Square, the company that has brought the ability to accept credit cards for transactions to individuals and small businesses with a card reader dongle for iOS devices, today announced its next venture: "Square Register" for iPad. Seeking to replace traditional cash registers with iPads equipped with the new Square Register application, Square notes that the app will allow businesses to easily customize the register interface with their full list of products.
Analytics tools will allow businesses to see up-the-minute details on sales performance, broken down by any number of metrics to help businesses study sales trends. The Square Register functionality comes as an update to the iPad version of the company's universal App Store app.
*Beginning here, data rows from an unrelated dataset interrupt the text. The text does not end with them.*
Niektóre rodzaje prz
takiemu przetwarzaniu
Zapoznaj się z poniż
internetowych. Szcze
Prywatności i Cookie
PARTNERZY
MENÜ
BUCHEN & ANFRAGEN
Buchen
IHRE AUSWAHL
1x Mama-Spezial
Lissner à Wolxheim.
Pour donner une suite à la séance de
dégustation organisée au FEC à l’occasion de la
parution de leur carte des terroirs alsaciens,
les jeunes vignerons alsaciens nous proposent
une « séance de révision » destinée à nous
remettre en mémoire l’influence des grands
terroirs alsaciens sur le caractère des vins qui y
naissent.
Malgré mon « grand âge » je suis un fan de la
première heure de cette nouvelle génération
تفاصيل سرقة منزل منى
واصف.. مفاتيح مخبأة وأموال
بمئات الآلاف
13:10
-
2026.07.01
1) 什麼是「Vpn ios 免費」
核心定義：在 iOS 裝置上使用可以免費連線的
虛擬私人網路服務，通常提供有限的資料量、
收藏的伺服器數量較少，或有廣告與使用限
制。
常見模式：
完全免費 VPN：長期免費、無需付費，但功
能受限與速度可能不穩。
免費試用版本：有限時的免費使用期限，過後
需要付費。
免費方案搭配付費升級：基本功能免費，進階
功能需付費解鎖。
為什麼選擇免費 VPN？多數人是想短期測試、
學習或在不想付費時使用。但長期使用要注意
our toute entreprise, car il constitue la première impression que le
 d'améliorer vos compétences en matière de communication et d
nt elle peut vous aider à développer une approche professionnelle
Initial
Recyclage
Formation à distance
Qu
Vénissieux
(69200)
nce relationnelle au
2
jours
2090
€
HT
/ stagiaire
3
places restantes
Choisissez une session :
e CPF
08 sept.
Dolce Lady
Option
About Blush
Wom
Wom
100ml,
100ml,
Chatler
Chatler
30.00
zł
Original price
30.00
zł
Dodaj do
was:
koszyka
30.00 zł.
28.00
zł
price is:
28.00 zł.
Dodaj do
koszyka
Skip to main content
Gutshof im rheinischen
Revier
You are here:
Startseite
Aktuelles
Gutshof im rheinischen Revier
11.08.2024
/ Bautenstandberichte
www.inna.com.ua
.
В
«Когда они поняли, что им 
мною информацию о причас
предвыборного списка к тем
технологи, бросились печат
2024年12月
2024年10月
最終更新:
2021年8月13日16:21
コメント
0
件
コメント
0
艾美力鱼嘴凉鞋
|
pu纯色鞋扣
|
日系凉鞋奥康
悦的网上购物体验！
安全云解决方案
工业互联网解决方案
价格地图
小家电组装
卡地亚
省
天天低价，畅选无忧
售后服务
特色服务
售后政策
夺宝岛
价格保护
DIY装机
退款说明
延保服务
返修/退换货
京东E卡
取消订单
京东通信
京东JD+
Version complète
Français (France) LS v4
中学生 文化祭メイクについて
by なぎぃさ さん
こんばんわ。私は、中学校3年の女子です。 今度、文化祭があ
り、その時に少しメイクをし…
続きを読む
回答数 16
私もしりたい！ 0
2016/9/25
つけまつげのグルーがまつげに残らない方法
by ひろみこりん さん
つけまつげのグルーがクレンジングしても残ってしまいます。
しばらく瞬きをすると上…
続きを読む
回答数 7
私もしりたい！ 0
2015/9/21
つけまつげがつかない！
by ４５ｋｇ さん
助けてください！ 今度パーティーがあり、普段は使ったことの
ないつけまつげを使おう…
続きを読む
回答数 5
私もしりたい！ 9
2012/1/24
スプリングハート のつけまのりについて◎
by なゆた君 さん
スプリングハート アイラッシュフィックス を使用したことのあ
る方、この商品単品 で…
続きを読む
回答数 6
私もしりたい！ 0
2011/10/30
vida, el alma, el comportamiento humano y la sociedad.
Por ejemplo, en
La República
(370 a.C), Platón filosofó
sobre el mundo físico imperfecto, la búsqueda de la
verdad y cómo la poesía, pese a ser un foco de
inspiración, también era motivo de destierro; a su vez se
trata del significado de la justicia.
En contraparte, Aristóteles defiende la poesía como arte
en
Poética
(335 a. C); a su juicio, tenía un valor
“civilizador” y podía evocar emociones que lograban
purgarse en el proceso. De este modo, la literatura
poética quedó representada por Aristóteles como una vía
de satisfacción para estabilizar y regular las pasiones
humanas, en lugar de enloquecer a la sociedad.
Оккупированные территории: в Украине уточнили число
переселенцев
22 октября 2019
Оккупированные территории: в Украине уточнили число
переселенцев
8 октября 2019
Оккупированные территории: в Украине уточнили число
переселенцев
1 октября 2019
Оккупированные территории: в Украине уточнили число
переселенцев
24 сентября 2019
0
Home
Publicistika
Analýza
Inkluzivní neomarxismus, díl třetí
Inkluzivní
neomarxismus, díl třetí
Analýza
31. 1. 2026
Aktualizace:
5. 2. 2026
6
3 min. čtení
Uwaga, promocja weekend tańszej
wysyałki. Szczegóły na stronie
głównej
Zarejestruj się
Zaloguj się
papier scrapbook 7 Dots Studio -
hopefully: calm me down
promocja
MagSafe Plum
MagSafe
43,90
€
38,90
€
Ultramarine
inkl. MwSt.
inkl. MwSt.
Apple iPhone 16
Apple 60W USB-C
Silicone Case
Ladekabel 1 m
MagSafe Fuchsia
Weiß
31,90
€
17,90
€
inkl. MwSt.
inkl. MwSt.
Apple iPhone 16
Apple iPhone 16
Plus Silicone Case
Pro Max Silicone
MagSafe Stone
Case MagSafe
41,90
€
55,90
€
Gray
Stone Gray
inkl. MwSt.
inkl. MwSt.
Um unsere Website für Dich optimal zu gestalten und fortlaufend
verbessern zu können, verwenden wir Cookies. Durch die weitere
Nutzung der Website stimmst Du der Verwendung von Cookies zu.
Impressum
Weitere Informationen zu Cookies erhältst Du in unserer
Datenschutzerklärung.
From the customer perspective, Square is rolling out "Card Case", virtual business cards that allow customers to view details on their favorite businesses, directly accessing live-updated menus and product listings from the card as well as transaction histories with item-level detail.
Replacing loyalty cards and credit card payment methods, Square Cards will allow a customer to establish a relationship with a business and pay for goods without having to carry a wallet, a mechanism Square CEO Jack Dorsey likens to having a permanent tab opened with the business. Transaction confirmations and receipts are pushed to users' phones for record-tracking. Users can initiate a payment by activating the business's Square Card on their phone when within range of the business and then simply giving their name at the register to have the purchase charged to their account.
Square Register and Square Cards are rolling out now through 50 merchants located in New York City, San Francisco, Washington DC, St. Louis, and Los Angeles, with further expansion coming soon.
Top Rated Comments
When everyone in the office wants to order lunch or flowers for a sick coworker, I can be the one that places the order and I can take debit/credit cards from the other workers for their share of the total and the same goes for office lunch. I always make sure that I tell them to add on a buck or so for the hit I take from the percentage Square takes but for the convenience no one has objected.
And you wouldn't believe the looks I get from people who are going around to the yard sales and come to ours and see that I can take a credit card! We have sold a lot more objects and some bigger ticket items because of this option. People are much more apt to spend $50 for TV on their credit card than to have $50 in cash extra on their person.
Not in the US - which is why this system wont work outside of it.
Sales staff in supermarkets are rated on how many items they can scan per minute.
It would be MUCH lower with an iPad. i.e. slower
It would be difficult to have useful data on the screen at the same time that the camera was being used to line up a barcode scan.